Preston remarks in his Acknowledgments that Scott – one of the few participants in this strange, eventful history who is still alive – was “enormously generous with his time”. It is clear that Scott was a vulnerable young man, with serious mental health problems, when Thorpe picked him up, but that he also possessed an independence of mind which disconcerted anyone who expected to be able to control him.

The least known major character in the book is Peter Bessell, a lay preacher, philanderer, Liberal MP and compulsive launcher of doomed business ventures, who fell under Thorpe’s spell, but eventually agreed to give evidence against him, once he realised that Thorpe was setting him up to be the fall guy.

Bessell, played by Alex Jennings in the BBC version, was supposed to stop Scott bothering Thorpe, but discovered this was a goal which could never be attained for very long, though Scott insisted all he was actually trying to do was deal with the problems with his National Insurance card.

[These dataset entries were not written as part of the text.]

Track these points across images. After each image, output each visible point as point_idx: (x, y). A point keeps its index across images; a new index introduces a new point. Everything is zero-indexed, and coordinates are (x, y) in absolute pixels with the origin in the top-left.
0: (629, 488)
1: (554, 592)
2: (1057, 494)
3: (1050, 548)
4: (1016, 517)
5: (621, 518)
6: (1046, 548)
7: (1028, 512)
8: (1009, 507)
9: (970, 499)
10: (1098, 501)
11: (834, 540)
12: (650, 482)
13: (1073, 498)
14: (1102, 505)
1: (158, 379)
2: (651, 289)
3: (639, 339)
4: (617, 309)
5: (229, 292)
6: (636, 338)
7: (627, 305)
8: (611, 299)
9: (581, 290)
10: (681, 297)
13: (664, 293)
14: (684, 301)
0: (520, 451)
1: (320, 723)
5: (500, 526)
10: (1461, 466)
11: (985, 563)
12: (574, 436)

When it was put to him at the trial that he was hell-bent on destroying Thorpe, he replied that on the contrary, he was merely trying to sort out his National Insurance card: “National Insurance is my lifeblood!”

This becomes one of a number of running jokes in the book. Thorpe and his allies are often trying to retrieve some embarrassing letters which Scott is carrying round in a suitcase, of which copies may or may not have been made. One of these letters, written on House of Commons notepaper and signed “Yours affectionately, Jeremy”, contains the strangely memorable, but to this day somewhat opaque, sentence, “Bunnies can (and will) go to France.”

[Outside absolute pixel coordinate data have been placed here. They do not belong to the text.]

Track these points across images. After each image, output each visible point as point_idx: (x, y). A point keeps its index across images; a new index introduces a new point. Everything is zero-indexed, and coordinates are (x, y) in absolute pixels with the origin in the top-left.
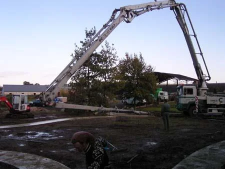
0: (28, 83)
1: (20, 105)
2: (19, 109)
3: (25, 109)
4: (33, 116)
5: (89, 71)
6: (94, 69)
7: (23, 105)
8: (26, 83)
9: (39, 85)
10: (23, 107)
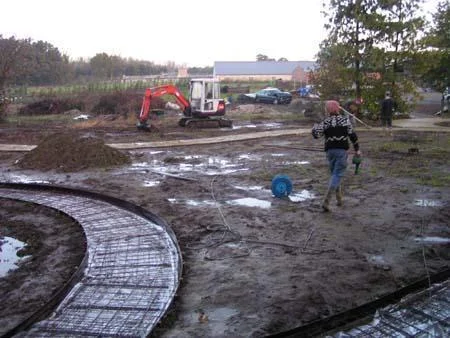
0: (266, 57)
1: (203, 102)
2: (203, 110)
3: (215, 110)
4: (228, 124)
5: (358, 28)
6: (371, 22)
7: (209, 101)
8: (262, 58)
9: (286, 60)
10: (210, 106)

George Carman, the barrister who made his name by defending Thorpe, set out to break Bessell. By day three he had reduced the witness to such a self-lacerating state that Bessell, with the shame of a lay preacher who had been exposed as a hypocrite, was telling the court, “I have been guilty of quite disgraceful behaviour.”

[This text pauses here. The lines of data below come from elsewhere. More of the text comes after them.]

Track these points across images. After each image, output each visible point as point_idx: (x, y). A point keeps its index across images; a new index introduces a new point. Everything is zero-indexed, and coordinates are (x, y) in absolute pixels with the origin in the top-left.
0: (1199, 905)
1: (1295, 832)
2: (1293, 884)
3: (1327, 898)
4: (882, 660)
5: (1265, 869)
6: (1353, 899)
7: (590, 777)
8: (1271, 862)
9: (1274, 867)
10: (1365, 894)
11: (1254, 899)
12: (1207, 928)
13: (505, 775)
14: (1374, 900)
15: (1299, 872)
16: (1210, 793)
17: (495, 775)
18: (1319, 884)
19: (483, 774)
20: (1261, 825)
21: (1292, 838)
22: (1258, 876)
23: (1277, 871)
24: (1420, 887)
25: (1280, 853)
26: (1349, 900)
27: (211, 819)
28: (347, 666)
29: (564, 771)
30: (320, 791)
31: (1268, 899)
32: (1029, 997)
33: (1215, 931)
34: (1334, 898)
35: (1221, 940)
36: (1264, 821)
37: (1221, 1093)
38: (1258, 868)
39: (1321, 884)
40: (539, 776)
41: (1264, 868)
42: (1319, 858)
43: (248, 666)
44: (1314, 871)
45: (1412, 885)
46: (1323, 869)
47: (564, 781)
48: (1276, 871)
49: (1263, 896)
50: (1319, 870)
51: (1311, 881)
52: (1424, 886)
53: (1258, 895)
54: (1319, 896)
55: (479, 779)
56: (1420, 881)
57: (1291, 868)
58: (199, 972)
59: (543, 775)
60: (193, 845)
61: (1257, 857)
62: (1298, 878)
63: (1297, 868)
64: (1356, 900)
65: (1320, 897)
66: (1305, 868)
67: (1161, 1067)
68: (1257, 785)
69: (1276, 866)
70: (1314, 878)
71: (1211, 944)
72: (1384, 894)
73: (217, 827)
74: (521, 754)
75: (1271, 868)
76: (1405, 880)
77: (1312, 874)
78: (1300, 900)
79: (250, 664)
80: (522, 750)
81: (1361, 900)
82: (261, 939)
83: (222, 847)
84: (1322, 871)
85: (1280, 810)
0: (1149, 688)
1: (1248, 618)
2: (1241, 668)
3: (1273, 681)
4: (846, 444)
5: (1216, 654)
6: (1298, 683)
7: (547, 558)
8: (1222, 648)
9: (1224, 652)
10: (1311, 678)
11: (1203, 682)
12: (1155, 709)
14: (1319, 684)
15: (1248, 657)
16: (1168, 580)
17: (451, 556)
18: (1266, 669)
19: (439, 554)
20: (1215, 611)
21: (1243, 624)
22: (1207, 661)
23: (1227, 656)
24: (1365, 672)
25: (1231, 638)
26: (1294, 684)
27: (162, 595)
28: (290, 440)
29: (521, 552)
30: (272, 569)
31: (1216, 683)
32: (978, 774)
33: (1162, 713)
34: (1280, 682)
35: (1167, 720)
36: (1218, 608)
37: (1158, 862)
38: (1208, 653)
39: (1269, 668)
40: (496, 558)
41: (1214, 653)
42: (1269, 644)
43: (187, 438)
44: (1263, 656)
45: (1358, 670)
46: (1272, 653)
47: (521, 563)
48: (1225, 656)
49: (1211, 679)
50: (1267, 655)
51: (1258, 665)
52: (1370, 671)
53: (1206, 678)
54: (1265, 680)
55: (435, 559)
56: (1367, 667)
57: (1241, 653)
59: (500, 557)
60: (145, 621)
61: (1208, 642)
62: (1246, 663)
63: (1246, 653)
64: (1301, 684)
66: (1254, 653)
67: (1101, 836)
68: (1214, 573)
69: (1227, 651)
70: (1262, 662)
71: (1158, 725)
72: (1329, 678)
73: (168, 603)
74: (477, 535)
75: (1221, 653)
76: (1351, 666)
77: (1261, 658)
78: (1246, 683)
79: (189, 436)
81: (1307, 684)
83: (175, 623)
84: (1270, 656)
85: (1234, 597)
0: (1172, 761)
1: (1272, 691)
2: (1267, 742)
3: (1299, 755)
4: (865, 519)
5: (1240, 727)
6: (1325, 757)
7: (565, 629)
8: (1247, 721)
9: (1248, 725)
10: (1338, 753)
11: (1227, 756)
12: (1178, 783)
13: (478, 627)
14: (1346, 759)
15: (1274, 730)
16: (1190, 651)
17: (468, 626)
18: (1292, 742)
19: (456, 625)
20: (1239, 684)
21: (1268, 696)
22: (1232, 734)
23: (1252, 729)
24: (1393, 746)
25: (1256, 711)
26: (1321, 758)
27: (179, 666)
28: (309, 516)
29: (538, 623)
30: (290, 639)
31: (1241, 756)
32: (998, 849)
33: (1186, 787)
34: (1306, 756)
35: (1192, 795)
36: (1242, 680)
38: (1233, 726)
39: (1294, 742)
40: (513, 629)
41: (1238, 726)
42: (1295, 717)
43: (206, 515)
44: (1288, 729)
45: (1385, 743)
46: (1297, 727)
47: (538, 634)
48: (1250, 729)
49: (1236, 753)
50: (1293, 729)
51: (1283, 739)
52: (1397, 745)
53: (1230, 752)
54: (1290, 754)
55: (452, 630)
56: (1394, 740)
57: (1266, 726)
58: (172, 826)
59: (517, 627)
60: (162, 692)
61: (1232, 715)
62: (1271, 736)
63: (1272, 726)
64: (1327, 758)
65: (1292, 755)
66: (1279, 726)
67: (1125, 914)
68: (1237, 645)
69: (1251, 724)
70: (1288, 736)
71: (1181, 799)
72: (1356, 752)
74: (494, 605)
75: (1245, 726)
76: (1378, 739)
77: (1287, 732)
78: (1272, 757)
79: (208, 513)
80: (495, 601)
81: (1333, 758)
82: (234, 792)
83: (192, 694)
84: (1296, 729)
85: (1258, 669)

The Sunday Telegraph had done a deal with Bessell under which he was to be paid £50,000 for a series of six articles if Thorpe was convicted, and £25,000 if Thorpe was acquitted.

Almost unbelievably, the office of the Director of Public Prosecutions had consented to this arrangement, with which Carman made hay. Again and again, while reading Preston’s account, one is amazed to find the truth so much stranger than fiction.

Scott’s dog, Rinka, was shot dead in 1975 on Exmoor by the hitman hired to kill Scott himself, and news of this crime reached the West Somerset Free Press, which reported it under the headline: “The Great Dane Mystery: Dog-in-a-Fog Case Baffles Police”.

By fits and starts the trail led from Rinka back to Thorpe, who in 1976 had to resign as Liberal leader, and in 1979 was charged with conspiracy and incitement to commit murder. He managed to get the trial deferred while he stood and lost in the 1979 general election, during which Auberon Waugh ran as the candidate for the Dog Lovers’ Party, receiving 79 votes after Thorpe obtained an injunction preventing the distribution of Waugh’s manifesto.

At Westminster, senior members of other parties rallied round, at least at first. Wilson, while Prime Minister, suggested preposterously that the South Africans were to blame. This and Thorpe’s acquittal are generally regarded as “the Establishment” seeking to protect one of its own, and no doubt there was an element of that.

But it is hard now to remember quite how charming Thorpe was. He had an astounding ability to make people feel good about helping him to cover things up.

Through these pages stalk many other sinister figures, including Jimmy Savile and Cyril Smith. The 1970s were a very strange time, and anyone who imagines our legal system has never been more deficient than it is now should read Preston’s often very funny book.